Best Practice for testing database?

Hello. I am writing my first server in elixir, and I am using the influxDB for storing time series data. So far I have enjoyed programming in elixir. But I am struggling to test my system.

I have read this article: http://blog.plataformatec.com.br/2015/10/mocks-and-explicit-contracts/
and it did help me write Mock modules for HTTP servers (for some HTTP requests my server makes) in order to test my GET/POST queries.

But I am struggling to understand how I can simulate my database by creating a mock module. If I decide to do that, I will also have to parse the SQL queries, so that the Mock supports all sorts of queries that I may wish to add in future (and also to make the Mock re-usable for anybody else who wants to test it the way I do).

The other way (simpler/less time consuming) is to simply have the DB run in the background while running tests. And create a different database for test purposes. But is this bad test design?

What are the best practices for testing database queries in elixir? And can somebody point me to an article, github project, etc. where I can refer it and learn?

Thank you.

This is very normal, and is also the way that people test when using Postgres as a database.

2 Likes

Yes, I do see some other projects also take this approach. I will do that as well. Thanks!

I do not mean to hijack this topic, but has anybody have tried to incorporate pgtap into their workflow (with elixir projects) and reached any meaningful conclusion, successes or failures in doing so?

Personally, I like setting up a docker environment.

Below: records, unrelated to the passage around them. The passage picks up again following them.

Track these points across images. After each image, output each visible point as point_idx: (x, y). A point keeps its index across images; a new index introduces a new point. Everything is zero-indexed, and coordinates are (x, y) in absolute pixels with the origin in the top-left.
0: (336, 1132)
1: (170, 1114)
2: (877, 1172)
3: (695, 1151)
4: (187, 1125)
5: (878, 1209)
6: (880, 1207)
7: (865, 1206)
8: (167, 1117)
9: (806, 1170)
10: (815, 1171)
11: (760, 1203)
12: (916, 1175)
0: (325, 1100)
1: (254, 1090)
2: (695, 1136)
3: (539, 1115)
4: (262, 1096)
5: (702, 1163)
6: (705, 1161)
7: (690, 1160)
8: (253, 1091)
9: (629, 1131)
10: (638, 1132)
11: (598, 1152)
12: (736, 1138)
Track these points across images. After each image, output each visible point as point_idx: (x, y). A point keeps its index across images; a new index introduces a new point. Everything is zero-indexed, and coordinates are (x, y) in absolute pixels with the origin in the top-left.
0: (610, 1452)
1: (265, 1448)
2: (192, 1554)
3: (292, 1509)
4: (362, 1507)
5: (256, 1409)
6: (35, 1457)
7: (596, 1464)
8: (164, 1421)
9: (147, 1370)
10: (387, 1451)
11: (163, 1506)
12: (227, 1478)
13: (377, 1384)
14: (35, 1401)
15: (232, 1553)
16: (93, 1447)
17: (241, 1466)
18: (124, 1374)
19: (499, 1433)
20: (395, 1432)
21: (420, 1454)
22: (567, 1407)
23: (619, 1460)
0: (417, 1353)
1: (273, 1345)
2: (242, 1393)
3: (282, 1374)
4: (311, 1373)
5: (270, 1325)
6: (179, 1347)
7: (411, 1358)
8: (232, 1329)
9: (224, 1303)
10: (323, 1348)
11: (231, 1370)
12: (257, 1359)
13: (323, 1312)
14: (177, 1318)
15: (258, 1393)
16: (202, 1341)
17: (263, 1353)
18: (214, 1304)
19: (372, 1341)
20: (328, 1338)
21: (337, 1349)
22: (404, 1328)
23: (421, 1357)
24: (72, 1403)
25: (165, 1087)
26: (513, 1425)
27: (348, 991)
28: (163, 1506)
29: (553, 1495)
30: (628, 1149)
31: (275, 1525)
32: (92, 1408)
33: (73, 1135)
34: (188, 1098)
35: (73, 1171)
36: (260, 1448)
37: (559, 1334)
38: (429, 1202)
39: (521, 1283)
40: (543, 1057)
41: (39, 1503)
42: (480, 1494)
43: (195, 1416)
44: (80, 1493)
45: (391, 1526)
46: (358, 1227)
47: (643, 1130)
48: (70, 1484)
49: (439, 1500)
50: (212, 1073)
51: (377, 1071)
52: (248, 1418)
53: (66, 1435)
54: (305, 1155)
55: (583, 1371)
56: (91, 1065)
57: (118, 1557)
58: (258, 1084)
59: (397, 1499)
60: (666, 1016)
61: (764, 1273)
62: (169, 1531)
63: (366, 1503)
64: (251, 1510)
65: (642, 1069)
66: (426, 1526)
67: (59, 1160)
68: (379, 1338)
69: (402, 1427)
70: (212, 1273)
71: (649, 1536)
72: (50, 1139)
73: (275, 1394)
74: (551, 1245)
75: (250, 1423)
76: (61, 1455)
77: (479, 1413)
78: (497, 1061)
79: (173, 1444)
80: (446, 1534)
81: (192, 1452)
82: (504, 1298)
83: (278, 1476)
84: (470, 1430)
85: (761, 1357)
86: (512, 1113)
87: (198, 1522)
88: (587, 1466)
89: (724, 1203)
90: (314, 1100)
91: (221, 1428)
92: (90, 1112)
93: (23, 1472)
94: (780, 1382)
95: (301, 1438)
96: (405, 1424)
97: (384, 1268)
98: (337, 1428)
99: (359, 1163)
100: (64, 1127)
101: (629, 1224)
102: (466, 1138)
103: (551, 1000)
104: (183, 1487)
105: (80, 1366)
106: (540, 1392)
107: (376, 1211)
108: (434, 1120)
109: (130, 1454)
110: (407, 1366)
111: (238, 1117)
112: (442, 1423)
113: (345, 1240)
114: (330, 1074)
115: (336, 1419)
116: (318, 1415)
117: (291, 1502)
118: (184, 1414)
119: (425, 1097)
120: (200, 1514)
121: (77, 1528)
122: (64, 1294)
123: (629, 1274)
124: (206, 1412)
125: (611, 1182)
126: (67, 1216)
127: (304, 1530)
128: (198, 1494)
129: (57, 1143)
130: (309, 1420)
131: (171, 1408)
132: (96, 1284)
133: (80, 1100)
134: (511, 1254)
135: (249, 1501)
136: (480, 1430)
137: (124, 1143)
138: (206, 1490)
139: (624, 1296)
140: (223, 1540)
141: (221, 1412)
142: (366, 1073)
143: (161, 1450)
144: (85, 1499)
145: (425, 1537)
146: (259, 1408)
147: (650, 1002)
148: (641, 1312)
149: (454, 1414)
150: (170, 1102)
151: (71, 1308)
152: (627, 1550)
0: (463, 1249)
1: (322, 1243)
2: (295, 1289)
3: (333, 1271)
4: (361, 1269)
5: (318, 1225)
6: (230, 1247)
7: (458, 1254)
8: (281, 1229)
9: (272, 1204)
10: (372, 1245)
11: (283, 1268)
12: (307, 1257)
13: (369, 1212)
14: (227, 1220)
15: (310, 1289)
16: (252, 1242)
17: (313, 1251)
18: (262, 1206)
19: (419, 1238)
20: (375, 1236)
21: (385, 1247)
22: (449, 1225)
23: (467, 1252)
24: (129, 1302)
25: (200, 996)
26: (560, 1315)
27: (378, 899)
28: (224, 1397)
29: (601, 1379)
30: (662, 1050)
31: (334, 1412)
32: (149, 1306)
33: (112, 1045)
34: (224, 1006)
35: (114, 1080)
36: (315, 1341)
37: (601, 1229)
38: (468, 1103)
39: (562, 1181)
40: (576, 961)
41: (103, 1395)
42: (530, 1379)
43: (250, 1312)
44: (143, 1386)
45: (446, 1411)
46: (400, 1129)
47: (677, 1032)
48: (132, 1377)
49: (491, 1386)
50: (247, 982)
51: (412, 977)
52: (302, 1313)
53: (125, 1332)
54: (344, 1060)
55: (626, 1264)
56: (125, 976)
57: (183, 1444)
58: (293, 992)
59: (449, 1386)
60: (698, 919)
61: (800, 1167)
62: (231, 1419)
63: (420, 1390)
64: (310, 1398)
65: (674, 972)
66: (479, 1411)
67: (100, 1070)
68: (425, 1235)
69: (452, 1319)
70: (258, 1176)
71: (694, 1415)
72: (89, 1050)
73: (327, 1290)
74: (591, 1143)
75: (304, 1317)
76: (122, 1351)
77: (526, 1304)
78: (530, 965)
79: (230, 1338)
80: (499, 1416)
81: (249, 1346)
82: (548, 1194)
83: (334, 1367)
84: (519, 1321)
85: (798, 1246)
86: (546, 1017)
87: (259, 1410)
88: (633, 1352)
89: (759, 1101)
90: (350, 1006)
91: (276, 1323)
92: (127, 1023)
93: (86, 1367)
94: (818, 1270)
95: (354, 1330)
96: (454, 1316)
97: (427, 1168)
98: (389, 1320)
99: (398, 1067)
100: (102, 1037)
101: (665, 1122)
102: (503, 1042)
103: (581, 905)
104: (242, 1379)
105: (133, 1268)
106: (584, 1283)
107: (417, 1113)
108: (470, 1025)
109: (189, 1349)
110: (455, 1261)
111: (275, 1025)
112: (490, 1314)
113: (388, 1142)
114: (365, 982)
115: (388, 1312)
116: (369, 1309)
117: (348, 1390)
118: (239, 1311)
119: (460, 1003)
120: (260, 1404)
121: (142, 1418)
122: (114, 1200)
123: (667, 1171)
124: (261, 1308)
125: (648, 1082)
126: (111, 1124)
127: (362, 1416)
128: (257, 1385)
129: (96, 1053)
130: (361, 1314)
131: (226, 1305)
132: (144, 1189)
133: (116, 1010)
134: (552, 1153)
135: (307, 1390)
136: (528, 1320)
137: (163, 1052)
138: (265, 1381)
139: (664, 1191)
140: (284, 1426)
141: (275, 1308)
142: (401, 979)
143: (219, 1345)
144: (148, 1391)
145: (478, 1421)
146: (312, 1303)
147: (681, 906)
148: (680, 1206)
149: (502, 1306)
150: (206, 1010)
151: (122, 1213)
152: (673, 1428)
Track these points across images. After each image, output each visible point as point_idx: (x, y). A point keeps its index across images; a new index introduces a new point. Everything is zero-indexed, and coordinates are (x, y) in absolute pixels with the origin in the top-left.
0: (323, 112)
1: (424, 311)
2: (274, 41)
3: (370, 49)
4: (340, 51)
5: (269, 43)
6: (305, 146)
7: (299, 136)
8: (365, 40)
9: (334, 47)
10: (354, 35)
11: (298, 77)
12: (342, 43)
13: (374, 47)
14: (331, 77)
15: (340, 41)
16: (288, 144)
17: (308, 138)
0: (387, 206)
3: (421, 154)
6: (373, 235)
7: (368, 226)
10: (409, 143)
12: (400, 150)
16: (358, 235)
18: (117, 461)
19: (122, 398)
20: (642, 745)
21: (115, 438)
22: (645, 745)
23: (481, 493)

An example from a pet project:

docker-compose.yml

version: '3.3'

services:

  app:
    build:
      context: .
      dockerfile: Dockerfile
    working_dir: /app
    command: 'mix phx.server'
    ports:
      - '4000:4000'
    volumes:
      - '~/.bash-history:/.bash-history'
      - '.:/app:cached'
      - '/tmp:/tmp:delegated'
      - '.bashrc:/root/.bashrc:cached'
      - '/var/run/docker.sock:/var/run/docker.sock:cached'
      - '/var/tmp:/var/tmp:cached'
      - '/tmp:/tmp:cached'
    depends_on:
      - db

  db:
    image: postgres:11-alpine
    volumes:
      - 'pgdata:/var/lib/postgres/data'

volumes:
  pgdata:

Makefile

start:
	docker-compose up -d

stop:
	docker-compose down

build:
	docker-compose build app

shell:
	docker-compose run --rm app bash

install:
	docker-compose run --rm app mix deps.get

install-assets:
	docker-compose run --rm app bash -c "cd assets && npm install && node node_modules/webpack/bin/webpack.js --mode development"

compile:
	docker-compose run --rm app bash -c "mix do compile, phx.digest"

db-setup:
	docker-compose run --rm app mix ecto.setup

db-reset:
	docker-compose run --rm app mix ecto.reset

start-interactive:
	docker-compose run --rm --service-ports app iex -S mix phx.server

test:
	docker-compose run --rm app mix test

setup: build install install-assets compile db-setup

.PHONY: test
4 Likes

The difficulty lies in the details.

If you can assert correctness purely based on the query alone you could use a mock, but at least for SQL this is really hard as even simple changes in the order of building up a query are likely to make the logic of comparing a query fail, but could very well still result in the same proper results when handled by an actual db. Such differences defeat the purpose of a testsuite allowing you to refactor safely; Or you’d need to basically reimplement the db’s query engine. This is different to e.g. a mocked API (which is the subject of the blogpost), as the inputs there are likely to be way less complex to assert against than sql.